Representatives for TPG and DAZN declined to comment.

The disposal of Goal echoes the far larger sale last year of DAZN’s hugely profitable Perform subsidiary to Vista Equity Partners for a reported $1 billion.

Much of that cash was invested in the sports streaming business as it faced the twin challenges of competing with well-funded incumbents for broadcast rights while also investing in expensive streaming technology. Goal was bought in 2007 by Perform Group, its parent company’s name until it became known as DAZN Group in 2018, for 18 million pounds ($22.7 million).

Blavatnik, ranked the 51st richest person in the world by Forbes magazine, has bet big on DAZN, which its boosters describe as the Netflix of sports. According to the group’s most recently published set of accounts, through 2018 the company lost more than a billion pounds ($1.3 billion) in two years. It has since spent far more on acquiring one of the largest sports rights portfolios in the world, from exclusive rights to the top names in boxing to premium soccer properties like Champions League broadcast rights for Germany and Italy’s Serie A.

DAZN’s next set of results, for the year through 2019, is expected to be published on Companies House, Britain’s registrar of companies, in September and will most likely show a larger loss as subscriber numbers have not kept pace with investments, according to a person familiar with DAZN’s finances.

Stored data entries
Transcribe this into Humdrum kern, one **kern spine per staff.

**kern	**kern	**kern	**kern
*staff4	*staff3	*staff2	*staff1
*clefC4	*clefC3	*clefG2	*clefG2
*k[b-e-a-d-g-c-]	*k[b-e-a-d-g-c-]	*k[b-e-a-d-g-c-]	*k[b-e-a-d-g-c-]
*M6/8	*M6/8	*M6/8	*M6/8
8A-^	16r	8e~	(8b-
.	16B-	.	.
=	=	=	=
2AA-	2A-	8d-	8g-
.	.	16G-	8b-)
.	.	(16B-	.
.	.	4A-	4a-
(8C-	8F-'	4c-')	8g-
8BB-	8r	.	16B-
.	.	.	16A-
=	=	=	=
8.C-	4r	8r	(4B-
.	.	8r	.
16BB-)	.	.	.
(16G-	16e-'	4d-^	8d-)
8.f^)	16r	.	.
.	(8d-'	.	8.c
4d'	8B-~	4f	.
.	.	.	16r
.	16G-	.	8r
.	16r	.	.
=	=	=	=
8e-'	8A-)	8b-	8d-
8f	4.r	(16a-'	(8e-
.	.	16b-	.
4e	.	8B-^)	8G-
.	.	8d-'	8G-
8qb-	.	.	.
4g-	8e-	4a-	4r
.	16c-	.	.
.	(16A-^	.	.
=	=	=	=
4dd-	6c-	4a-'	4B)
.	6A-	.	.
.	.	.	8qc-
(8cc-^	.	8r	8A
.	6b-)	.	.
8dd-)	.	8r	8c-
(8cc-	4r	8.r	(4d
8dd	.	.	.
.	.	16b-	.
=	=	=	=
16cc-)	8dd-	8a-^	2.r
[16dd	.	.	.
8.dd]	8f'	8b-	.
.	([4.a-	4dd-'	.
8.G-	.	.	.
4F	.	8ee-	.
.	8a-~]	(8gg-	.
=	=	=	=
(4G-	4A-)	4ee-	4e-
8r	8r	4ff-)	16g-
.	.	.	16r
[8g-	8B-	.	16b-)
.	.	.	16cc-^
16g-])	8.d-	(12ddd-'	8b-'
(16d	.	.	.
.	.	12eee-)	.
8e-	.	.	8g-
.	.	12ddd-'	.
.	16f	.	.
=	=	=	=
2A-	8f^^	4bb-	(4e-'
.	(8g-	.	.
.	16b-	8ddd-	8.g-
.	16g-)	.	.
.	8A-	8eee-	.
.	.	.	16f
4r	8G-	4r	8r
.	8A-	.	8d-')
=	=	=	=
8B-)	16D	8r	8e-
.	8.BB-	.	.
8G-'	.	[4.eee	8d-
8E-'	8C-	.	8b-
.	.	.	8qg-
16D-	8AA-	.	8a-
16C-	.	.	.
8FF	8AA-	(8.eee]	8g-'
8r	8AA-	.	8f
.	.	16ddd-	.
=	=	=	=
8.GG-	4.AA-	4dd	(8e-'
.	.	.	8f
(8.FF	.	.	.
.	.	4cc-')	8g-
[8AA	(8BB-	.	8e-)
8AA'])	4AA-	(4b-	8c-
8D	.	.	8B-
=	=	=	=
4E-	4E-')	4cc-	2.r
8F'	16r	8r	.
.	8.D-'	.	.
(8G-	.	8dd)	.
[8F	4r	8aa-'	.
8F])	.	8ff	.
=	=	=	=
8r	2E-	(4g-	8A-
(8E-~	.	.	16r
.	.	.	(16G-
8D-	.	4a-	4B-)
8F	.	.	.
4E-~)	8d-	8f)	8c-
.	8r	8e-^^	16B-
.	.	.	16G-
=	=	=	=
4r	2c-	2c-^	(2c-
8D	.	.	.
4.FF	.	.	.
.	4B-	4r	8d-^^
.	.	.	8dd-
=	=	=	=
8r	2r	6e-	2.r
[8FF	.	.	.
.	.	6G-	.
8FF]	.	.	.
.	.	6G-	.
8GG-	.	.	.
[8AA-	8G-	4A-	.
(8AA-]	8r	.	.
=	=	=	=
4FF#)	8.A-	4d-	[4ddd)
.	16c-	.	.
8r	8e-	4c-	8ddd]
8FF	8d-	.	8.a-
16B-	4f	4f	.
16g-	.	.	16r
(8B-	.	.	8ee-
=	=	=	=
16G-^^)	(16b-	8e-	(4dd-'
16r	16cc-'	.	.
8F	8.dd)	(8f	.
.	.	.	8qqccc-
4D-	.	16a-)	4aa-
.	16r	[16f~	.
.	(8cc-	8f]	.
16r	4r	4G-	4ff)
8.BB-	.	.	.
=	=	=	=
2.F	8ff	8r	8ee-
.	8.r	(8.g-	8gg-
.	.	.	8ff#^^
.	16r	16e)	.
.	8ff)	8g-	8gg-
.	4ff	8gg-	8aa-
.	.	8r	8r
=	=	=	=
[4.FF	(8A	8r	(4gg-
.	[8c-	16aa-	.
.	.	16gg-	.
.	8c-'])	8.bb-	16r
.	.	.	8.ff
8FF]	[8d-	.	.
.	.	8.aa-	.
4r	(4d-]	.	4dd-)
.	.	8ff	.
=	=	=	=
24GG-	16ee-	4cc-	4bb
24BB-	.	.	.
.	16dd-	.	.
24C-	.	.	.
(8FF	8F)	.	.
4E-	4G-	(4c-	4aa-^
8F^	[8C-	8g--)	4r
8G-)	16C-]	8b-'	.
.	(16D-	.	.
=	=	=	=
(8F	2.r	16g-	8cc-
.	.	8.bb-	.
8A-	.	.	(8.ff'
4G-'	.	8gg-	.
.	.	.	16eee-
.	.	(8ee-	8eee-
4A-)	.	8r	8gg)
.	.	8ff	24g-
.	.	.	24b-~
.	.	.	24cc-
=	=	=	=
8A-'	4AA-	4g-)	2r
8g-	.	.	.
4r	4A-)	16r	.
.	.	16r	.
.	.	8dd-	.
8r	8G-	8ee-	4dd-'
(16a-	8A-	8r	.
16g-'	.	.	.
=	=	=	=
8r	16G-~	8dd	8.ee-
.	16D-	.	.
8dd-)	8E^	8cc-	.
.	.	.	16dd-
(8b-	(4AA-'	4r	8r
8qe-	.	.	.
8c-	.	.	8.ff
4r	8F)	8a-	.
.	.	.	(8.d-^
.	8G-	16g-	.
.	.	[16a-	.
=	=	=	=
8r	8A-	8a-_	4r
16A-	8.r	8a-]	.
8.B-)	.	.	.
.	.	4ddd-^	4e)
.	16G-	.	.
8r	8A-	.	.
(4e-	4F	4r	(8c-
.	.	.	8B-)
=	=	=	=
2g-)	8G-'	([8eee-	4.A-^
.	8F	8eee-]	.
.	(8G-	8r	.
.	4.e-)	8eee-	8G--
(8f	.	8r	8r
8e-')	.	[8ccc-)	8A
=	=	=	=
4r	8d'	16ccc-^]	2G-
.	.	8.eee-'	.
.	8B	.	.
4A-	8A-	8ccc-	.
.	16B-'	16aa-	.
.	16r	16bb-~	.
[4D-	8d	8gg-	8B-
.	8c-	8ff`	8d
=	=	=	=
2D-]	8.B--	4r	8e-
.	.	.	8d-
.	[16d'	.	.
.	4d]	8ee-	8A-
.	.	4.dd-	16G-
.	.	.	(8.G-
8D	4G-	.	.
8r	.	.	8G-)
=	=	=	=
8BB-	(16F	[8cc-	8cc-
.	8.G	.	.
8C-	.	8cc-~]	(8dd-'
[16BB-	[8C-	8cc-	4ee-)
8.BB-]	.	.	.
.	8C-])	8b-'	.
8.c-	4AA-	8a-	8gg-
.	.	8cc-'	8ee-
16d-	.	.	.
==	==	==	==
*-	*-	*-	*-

Task details
Extract the portion of the DAZN article from "The disposal of" up to and including "pounds ($22.7 million).", copying it word for word.

Response box
The disposal of Goal echoes the far larger sale last year of DAZN’s hugely profitable Perform subsidiary to Vista Equity Partners for a reported $1 billion.

Much of that cash was invested in the sports streaming business as it faced the twin challenges of competing with well-funded incumbents for broadcast rights while also investing in expensive streaming technology. Goal was bought in 2007 by Perform Group, its parent company’s name until it became known as DAZN Group in 2018, for 18 million pounds ($22.7 million).